_Explore the material_.
**A)** Answer these questions from the passage about the Mac Pro 7,1 and smart speakers, marking each answer (i), (ii) or (iii):
(i) In what month and year was the Mac Pro Trashcan released?
(ii) What was the starting price of the base model of the Mac Pro 6,1?
(iii) What do the predicted smart monitor speaker systems use to improve the sound?
**B)** Carry on the passage about the Mac Pro 7,1 and smart speakers, picking up after its final sentence.

Passage START

When it comes to what it might look like, leaks are even less likely than with some other Apple products especially if the Mac Pro is manufactured in the US like the current Mac Pro Trashcan. This leaves us to look at concept illustrations dreamt up by designers completely unconnected with Apple.
There was the design by Germany's CURVED Labs, that we brought to you back in May 2017, then there was Pascal's speculation as to what ports might be on a new Mac Pro 7,1 that we brought you at the beginning of February 2018. One design that we haven’t shown you yet is one that has only recently surfaced from Benjamin Monnoyeur which is another angle on the modular design.
When Will It Be Released?
Now we get to when the Mac Pro 7,1 might be released. Again this is complete speculation. What we do know is that there was nothing more said about the Mac Pro 2019 at the WWDC 2018, or either of the Apple special events held in September and October 2018.
Looking back, the current Mac Pro Trashcan was announced at the June 2013 Apple Worldwide Developers Conference (WWDC), and released in December 2013, although it took a while to clear the back orders.
Rolling back to the launch of the Cheese-grater Mac Pro, it was announced at the August 2006 WWDC and was released within a month.
So based on that track record, an announcement at the June 2019 WWDC would be favourite to present the new Mac Pro 7,1. However, Apple has dropped a few surprises recently and so could announce a special event like they did with the MacBook Pro 2018. In addition if Apple does chose to go for the new Intel "Sunny Cove" Xeon processors that aren’t due until “later in 2019” we might have to wait until at least Autumn 2019 to see the Mac Pro 7,1.
How Much Will It Be?
When it comes to price, Apple has given us no clues,. We do have the pricing of the iMac Pro, MacBook Pro and the Mac Mini to go on, all of which suggest it won’t be cheap. The current Mac Pro 6,1 trashcan had a starting price of $2,999 for the base model and $3,999 for the larger model. We believe that we can safely say that it won’t be less than that! That said, if the new machine is going to be as different as some people suggest, we may be asked to pay a premium for the modular, upgradeable design.
Only time will tell. What do you think about the Mac Pro 7,1. Are you waiting for it? What are you looking at in terms of spec and price? Do share your thoughts in the comments below.
3. More Smart Speakers Using DSP
In 2019 we predict that we will see more ‘smart’ monitor speaker systems using inbuilt DSP to improve the sound.
We have already seen the release of a number of systems, like the Kii Three Monitors, Check out our article when we asked Do They Really Live Up To The Hype? Julian said…
“They sound jaw-droppingly amazing, the full range directional behaviour which minimises the effect of the room significantly and the optional monitor controller is a very clever device.”

Passage END
Stored data START

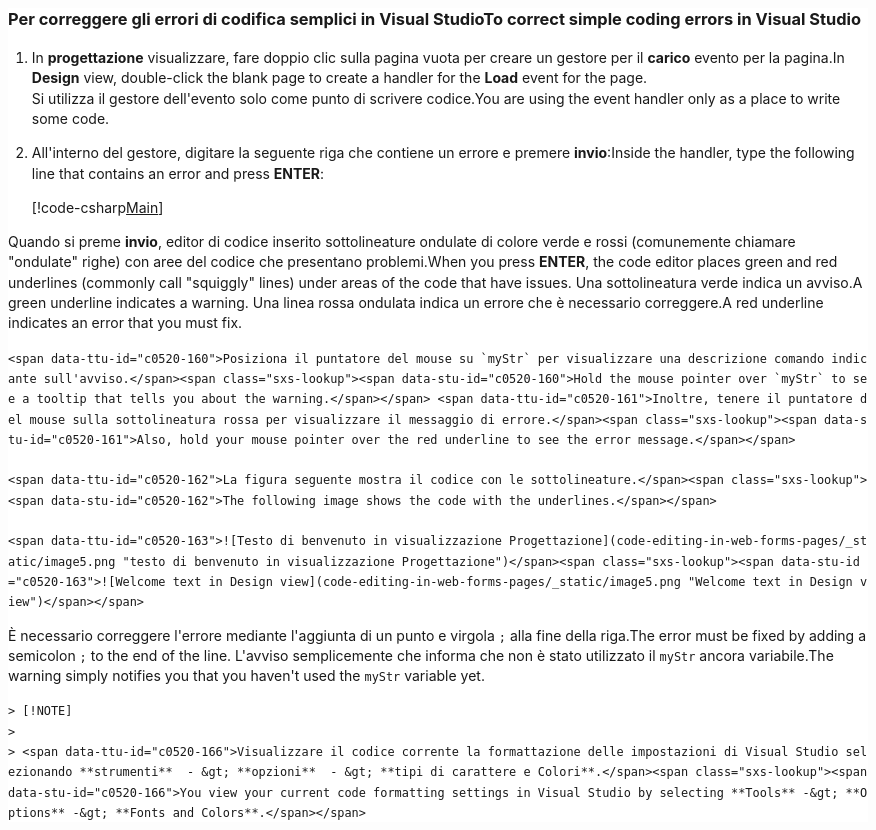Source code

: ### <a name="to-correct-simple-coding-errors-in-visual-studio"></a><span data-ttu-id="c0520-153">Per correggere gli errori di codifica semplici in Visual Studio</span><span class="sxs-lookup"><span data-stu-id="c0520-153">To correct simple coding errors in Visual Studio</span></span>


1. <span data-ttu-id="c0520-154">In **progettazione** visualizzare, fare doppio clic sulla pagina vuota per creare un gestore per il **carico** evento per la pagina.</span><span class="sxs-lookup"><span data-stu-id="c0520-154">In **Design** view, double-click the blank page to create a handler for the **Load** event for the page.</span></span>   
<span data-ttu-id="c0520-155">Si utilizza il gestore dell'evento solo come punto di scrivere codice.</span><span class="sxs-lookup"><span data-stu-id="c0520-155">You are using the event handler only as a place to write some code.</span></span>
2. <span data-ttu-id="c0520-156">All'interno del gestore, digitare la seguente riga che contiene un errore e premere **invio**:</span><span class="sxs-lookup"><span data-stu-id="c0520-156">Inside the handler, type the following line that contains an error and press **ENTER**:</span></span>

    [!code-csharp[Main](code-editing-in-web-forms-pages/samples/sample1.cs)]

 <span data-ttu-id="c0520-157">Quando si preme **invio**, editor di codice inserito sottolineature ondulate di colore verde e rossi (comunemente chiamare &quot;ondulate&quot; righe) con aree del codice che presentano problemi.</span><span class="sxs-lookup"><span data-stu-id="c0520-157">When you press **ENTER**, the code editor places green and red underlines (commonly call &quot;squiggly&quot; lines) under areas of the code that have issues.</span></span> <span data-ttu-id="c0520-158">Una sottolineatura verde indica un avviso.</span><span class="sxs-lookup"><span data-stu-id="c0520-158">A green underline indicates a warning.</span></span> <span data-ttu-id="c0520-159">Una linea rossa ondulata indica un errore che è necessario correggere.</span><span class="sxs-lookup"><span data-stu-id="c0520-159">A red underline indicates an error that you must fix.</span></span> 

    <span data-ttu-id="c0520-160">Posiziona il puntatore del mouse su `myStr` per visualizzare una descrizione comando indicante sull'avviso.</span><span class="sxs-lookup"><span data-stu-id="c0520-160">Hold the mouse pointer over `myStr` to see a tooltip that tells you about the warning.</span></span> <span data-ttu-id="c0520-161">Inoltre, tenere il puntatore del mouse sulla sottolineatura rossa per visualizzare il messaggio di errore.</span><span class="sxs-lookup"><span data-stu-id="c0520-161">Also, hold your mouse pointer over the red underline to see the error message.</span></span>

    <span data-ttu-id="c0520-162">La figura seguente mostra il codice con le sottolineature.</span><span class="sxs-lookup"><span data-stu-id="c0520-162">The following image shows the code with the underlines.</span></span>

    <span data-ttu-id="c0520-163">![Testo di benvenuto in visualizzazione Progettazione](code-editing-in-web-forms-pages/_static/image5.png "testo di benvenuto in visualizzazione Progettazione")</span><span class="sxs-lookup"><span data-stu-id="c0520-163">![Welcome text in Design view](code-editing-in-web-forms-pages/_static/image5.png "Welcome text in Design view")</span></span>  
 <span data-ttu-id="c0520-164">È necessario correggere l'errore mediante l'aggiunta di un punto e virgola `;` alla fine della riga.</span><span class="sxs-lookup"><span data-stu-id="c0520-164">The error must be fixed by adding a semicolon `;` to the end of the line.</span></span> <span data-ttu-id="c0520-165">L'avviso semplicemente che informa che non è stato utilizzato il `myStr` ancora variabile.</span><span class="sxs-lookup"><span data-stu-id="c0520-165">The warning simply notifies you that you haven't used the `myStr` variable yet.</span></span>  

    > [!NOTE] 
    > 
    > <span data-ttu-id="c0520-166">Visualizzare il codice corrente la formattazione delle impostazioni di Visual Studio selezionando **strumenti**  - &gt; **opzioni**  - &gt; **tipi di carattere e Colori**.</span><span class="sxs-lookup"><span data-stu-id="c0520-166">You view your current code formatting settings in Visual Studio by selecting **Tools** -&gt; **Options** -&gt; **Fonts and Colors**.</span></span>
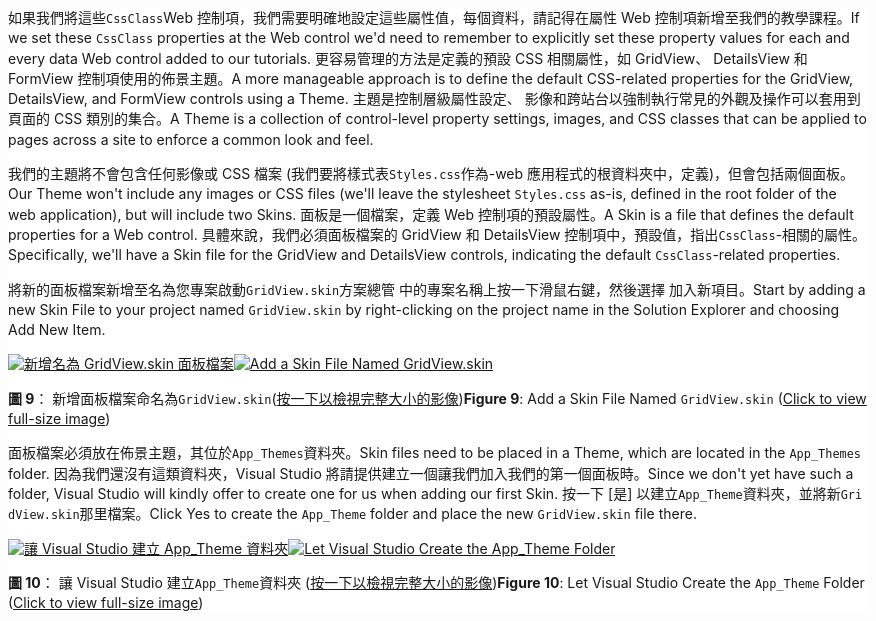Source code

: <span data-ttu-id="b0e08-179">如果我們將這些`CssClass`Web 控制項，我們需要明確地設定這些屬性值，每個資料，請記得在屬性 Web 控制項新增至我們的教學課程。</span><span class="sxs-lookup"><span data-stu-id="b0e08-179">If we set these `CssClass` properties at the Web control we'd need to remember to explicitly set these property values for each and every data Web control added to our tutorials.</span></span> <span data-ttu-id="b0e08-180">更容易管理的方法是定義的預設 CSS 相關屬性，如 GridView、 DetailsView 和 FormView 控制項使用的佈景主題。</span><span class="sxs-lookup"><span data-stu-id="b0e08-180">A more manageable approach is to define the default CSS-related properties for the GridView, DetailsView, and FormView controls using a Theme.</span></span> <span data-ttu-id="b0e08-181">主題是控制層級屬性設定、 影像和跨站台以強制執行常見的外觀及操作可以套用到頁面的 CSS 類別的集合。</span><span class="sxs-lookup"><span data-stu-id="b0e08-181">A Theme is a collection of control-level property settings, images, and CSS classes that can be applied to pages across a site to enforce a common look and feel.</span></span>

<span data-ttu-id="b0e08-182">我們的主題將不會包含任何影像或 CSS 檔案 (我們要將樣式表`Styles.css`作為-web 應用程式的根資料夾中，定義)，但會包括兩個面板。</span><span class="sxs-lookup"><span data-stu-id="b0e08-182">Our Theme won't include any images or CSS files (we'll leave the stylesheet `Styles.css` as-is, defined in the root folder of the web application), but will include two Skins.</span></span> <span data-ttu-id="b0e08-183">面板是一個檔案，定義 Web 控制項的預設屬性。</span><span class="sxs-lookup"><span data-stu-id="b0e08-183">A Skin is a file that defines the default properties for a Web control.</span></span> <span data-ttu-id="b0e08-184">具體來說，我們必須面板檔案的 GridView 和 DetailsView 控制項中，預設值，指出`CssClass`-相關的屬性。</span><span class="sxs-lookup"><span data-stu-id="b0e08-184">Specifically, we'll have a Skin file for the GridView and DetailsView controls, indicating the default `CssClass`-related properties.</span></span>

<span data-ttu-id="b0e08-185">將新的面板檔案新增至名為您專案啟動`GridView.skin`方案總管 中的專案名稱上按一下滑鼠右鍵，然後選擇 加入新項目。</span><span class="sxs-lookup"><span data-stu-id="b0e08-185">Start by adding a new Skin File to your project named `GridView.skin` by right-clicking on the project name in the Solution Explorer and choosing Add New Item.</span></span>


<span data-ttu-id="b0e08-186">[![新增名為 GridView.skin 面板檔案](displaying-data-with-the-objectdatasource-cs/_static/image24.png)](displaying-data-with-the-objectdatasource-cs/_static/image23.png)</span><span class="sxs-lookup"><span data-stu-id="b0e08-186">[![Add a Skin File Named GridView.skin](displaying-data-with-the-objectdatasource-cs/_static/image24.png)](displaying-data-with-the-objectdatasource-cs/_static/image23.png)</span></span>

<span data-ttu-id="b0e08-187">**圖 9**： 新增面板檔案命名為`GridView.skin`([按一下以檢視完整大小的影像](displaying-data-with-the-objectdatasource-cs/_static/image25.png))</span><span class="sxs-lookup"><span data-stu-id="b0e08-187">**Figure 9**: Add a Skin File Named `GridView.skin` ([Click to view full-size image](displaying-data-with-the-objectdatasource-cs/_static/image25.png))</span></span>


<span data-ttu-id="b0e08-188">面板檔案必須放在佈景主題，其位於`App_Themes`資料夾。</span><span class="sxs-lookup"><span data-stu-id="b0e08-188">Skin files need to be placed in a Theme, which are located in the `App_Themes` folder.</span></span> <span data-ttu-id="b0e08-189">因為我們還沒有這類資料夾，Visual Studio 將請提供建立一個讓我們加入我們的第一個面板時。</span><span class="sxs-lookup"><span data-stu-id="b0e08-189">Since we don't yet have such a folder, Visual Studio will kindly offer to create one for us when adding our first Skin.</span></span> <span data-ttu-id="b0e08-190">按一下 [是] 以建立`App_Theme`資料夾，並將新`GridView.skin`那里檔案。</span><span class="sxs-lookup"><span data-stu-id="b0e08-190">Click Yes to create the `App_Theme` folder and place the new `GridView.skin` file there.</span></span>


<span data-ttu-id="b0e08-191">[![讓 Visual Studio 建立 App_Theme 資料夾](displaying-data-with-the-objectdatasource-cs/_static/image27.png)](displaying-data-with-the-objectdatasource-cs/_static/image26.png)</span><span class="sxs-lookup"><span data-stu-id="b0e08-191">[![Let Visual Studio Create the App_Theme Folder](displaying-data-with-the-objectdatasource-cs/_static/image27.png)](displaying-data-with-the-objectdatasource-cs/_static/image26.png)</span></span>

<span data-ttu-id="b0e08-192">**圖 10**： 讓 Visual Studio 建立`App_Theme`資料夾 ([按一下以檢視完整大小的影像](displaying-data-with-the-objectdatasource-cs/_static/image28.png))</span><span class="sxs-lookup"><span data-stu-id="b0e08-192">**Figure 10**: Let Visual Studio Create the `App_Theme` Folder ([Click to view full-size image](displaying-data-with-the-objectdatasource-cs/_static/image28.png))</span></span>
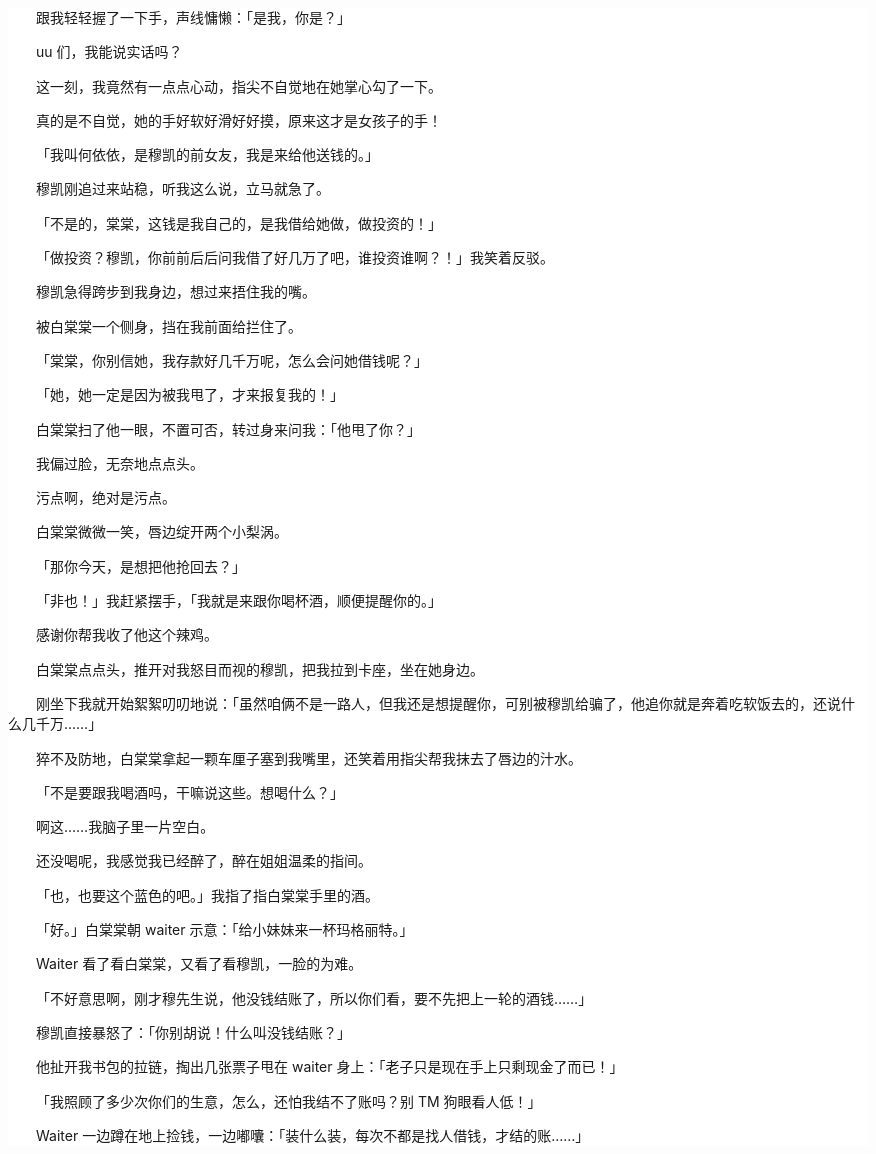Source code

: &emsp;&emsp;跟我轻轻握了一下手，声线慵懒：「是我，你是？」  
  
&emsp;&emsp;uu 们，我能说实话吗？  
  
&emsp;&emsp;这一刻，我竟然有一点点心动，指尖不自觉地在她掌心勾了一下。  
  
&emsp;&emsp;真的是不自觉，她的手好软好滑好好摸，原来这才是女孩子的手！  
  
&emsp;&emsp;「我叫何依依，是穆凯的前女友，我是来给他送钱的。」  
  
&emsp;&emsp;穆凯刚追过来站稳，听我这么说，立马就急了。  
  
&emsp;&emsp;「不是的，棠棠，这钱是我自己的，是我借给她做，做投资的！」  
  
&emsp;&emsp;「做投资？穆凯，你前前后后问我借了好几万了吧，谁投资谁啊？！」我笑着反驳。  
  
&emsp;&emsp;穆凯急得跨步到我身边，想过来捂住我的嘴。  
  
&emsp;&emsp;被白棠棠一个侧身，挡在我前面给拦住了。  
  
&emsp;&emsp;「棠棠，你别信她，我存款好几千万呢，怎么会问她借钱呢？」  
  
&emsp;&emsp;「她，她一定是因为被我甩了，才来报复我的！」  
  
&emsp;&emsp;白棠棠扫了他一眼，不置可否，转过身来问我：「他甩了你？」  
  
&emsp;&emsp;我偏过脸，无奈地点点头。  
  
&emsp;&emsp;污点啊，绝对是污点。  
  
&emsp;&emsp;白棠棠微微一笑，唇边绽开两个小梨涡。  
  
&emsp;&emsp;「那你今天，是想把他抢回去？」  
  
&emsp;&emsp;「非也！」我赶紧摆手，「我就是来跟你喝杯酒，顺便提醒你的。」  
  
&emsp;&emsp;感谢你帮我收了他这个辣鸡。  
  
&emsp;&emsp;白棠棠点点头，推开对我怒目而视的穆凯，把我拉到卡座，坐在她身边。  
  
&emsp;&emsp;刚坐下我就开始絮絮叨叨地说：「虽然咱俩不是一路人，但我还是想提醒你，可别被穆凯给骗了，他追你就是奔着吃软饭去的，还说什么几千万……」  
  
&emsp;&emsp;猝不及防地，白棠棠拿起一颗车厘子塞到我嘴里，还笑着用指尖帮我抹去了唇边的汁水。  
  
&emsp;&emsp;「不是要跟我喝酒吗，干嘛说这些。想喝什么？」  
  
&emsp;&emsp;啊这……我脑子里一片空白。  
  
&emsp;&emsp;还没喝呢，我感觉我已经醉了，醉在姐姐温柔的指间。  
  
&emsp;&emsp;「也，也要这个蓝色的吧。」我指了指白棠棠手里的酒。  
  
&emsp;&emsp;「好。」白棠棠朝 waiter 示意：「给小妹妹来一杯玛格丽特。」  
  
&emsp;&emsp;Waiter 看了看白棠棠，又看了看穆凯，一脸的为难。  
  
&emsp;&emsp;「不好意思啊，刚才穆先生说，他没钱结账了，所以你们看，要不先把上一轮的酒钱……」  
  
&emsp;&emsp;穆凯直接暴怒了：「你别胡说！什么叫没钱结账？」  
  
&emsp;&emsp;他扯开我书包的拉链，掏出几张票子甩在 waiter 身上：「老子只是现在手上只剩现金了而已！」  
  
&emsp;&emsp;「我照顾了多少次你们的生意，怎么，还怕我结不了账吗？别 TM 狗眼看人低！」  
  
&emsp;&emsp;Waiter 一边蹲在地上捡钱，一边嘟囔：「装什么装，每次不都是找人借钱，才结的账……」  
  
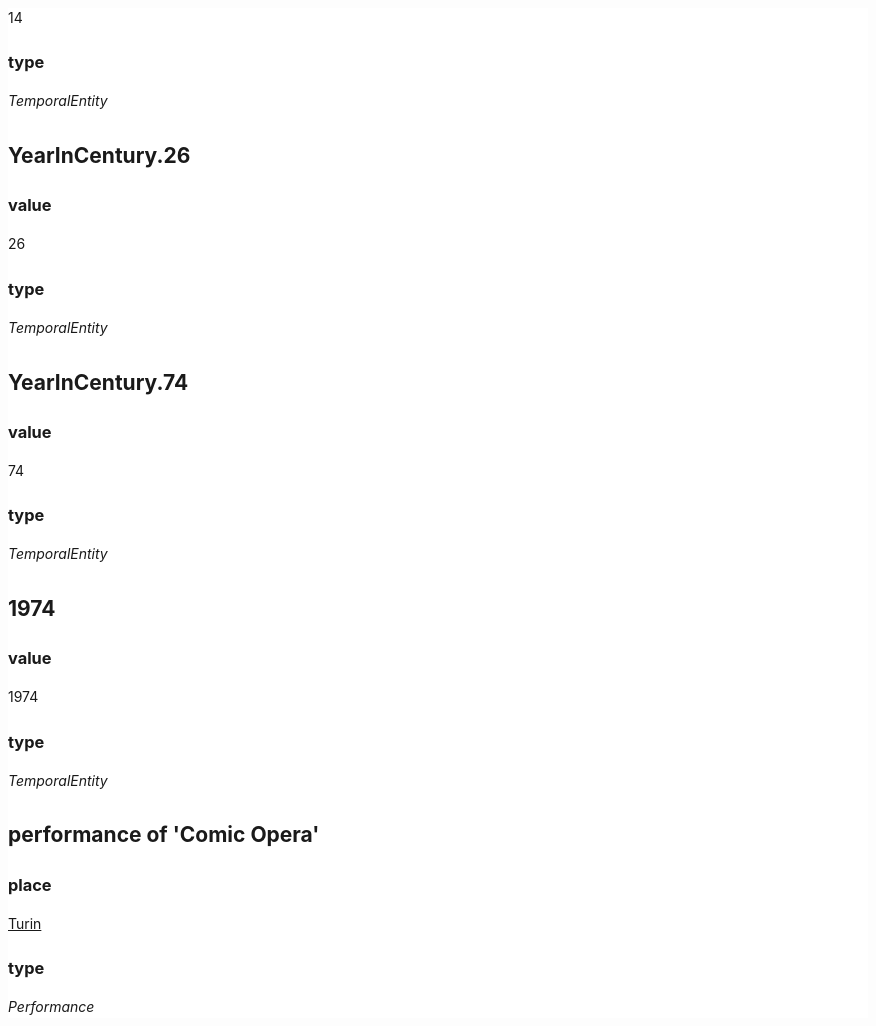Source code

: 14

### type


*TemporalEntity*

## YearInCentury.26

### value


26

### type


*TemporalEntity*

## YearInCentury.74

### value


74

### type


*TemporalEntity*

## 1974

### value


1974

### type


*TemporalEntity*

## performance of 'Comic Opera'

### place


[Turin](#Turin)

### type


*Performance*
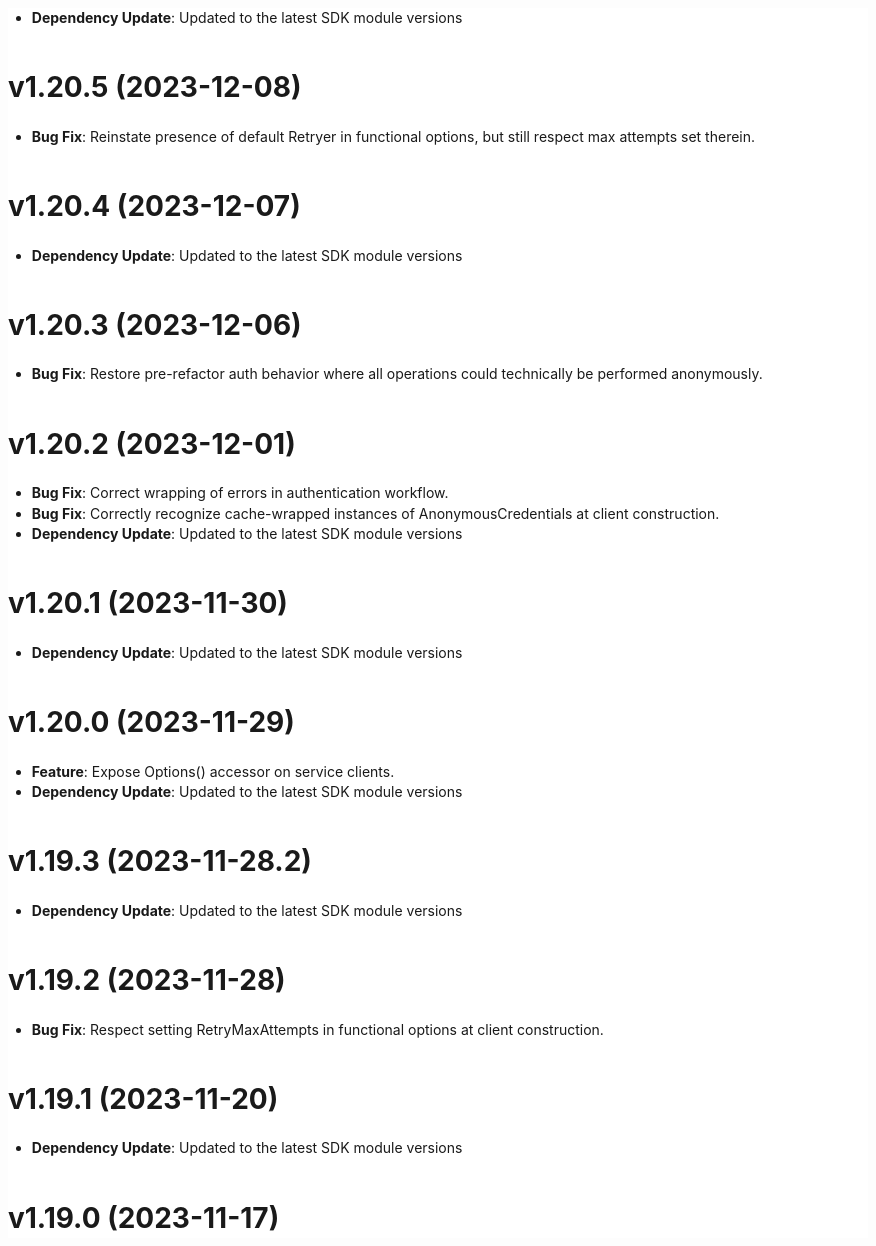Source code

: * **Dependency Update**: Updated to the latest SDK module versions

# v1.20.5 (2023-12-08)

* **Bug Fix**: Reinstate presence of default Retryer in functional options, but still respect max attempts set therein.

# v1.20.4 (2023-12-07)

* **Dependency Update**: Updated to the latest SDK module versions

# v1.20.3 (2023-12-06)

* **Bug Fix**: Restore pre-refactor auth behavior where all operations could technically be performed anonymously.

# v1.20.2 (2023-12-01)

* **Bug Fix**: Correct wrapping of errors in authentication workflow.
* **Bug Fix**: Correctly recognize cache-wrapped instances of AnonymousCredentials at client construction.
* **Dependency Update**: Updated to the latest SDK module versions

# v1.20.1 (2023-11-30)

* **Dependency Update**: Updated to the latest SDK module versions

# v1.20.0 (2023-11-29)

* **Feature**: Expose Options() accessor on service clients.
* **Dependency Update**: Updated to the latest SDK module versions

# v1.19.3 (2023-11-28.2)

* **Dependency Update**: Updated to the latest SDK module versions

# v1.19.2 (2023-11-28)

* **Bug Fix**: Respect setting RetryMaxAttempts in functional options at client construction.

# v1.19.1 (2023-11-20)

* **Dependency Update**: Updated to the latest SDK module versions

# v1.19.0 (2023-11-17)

Stored data END

_Solved tasks_.
**A)**
(i) December 2013
(ii) $2,999
(iii) Inbuilt DSP

**B)**
If you would like to understand more about how they work they check out our interview with Kii Speaker Inventor Bruno Putzeys in which Bruno chatted to Russ about speaker design, how they interact with the room, the challenges of designing good speakers and why he ended up designed the Kii THREE Active Monitors, the technology behind them and how these concepts are implemented.
Then there has been the release of the Genelec SAM range. Check out our article on the Genelec 8331 SAM & 8341 SAM "The Ones" Studio Monitors & GLM™ 3 in which we ask “Do They Re-Write The Rule Book?” Alan Sallabank said…
“Where these monitors absolutely excel is in the imaging. As well as hearing added detail in the sounds I've noticed the enhanced detail in the placement of these sounds in the sonic stage, and stereo mixes take on an almost immersive quality as if I were listening using a discrete surround system. This excellence in imaging doesn't come courtesy of the GLM 3 correction - it's deeply embedded in the base design of the entire "The Ones" series. So if you bypass the correction you don't lose the imaging”.
If you would like to know more about the technology behind the Genelec design then check out our interview with Genelec Chief Technologist Thomas Lund, who gave us a brief overview of the concept of "Ultimate Point Source" as well as our interview with Genelec R&D Director Aki Makivirta who was kind enough to talk us through the acoustic challenges of such a design.
Alan Sallabank takes up the story…
I would certainly agree that DSP correction is taking off. However, recent designs from PreSonus and Genelec prove that you still have to get the physical design of the speaker right, before you start “correcting” your listening experience with DSP. There’s nothing worse than witnessing a correction system attempt to effect a curve that you know that your speakers can’t possibly resolve. In these kind of circumstances, I’ve witnessed correction systems simply making the matter a lot lot worse, by breaking drivers trying to resolve the impossible. Yes, let’s exploit DSP, but let’s start with solid speaker design to begin with. In this field, Genelec are truly leading the way, squeezing the proverbial quart into a pint point with their incredible four-way concentric designs in the 8331, 41 and 51 monitors. PreSonus also continue to demonstrate that you don’t need a four figure DSP correction system to get great sound from a solid, cost effective, simple front-ported design.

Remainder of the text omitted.